Round 1 - Rathfinny Estate Classic Cuvée Brut vs Sophie Baron Grande Reserve Brut


What a way to start – a family winery in the South Downs of East Sussex up against a family estate in the Champagnes west-side (tries to do an awkward 90’s rap gang symbol with my fingers), the Vale de la Marne.


Rathfinny is a sublime starter, all elegant and svelte-like, but with a power that somehow contradicts its beauty. But Sophie Baron comes sauntering in with a rounded, juicy, Meunier dominated swagger that turns heads around the room with its berry-fruit voluptuousness. Make no bones, these are two superb wines that would adorn any occasion, so the result is purely an exercise in number crunching.


Result: Sophie Baron (Sophie’s fruitiness just got her over the line)


England 0 – 1 Champagne



Round 2 - Piper Heidsieck Cuvée Brut vs Nyetimber Classic Cuvée


Next up is a real big hitter of a tie. Arguably one of Champagne’s most under-rated brands (even though they’re one of the most awarded) up against the nearest England has to an elderly statesman – at just 30 years old.


I was fortunate enough to visit the original custodians of the Nyetimber brand back in the ‘90s, a wonderfully unassuming American couple, Stuart and Sandy Moss. They were the first to actively recognise and act on the fact that our ‘terroir’ is similar to that of Champagne, establishing their first vineyards in 1988 (just over 900 years after Nyetimber was mentioned in the Domesday book), now guided by winemaking hero Cherie Spriggs (not only the first English producer to win Sparkling Winemaker of the Year at the International Wine Challenge, but also the first woman to win the accolade). They are truly our guiding light.


Piper-Heidsieck (now stable mates with Charles Heidsieck, Rare Champagne and Biondi-Santi) have an illustrious history, from being the favourite Champagne of Marilyn Monroe, to being exported to over 100 countries, with a bottle being popped every 8 seconds.


Now this was close! Nyetimber wooed us with a softness of texture, all wrapped up in pastry, apple and almond, whilst Piper packed a bit more of a punch – lively, almost skittish character straddling ripe pears and hazelnuts.


Result: Nyetimber (Elegance and softness won through on this occasion)


England 1 – 1 Champagne



Round 3 - Bride Valley `Bella` Rosé vs Piper-Heidsieck, Rosé Sauvage


Definitely a case of horses for courses in this round.


Bride Valley is the family estate of the late, great Steven Spurrier who we sadly lost last year. Not just known for owning one of the most iconic wine merchants of Paris and organising the tasting that made France sit up and take notice of the New World back in 1976, but as being a general good egg in the wine industry.
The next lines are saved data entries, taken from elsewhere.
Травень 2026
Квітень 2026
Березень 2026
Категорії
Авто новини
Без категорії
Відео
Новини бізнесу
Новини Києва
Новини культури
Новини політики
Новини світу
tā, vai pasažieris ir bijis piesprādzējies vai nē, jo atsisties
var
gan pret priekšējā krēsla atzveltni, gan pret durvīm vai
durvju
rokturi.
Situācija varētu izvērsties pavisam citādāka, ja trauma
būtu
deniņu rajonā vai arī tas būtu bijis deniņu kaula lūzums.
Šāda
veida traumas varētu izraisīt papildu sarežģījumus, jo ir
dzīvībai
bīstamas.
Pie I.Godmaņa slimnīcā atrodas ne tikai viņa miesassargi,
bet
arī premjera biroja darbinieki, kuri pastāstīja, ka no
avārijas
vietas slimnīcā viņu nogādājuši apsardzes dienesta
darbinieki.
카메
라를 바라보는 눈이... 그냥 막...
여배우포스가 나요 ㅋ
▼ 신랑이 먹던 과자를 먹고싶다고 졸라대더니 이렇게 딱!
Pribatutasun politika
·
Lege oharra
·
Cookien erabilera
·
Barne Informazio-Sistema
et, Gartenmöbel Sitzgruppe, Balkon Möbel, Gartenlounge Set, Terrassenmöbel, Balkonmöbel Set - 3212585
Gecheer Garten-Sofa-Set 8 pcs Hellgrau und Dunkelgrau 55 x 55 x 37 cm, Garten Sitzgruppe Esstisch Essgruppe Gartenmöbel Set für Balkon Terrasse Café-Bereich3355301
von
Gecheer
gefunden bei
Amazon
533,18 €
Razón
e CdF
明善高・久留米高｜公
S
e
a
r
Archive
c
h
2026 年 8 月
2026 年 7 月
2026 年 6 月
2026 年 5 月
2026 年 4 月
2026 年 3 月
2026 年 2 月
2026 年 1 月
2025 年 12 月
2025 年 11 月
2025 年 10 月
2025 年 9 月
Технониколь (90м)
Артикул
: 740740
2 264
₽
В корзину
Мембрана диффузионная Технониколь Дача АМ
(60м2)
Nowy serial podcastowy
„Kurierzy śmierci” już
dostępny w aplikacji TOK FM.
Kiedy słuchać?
This wine (named after his wife) is a fitting tribute; wild yet beautiful raspberries and redcurrants enveloped with a creamy texture – bravo indeed.


Piper’s Rosé Sauvage is an absolute brute of a wine, deep, sumptuous, almost smoky reminiscent of a red wine than a spark

ler. A wildly impressive stature makes this wine scream for a plate of smoked duck or chanterelles to truly appreciate it’s magnificence.


Result: Draw


England 2 – 2 Champagne


I know, we’ve gone all Switzerland on you, but the Rosés were just too difficult to split – both remarkable wines that fulfil different roles. Split decision was the only just conclusion.


So there we have it, nothing to split these two wine categories but a few centuries and several million bottles. Just don’t forget us Brits when you’re hunting out that celebratory bottle of fizz.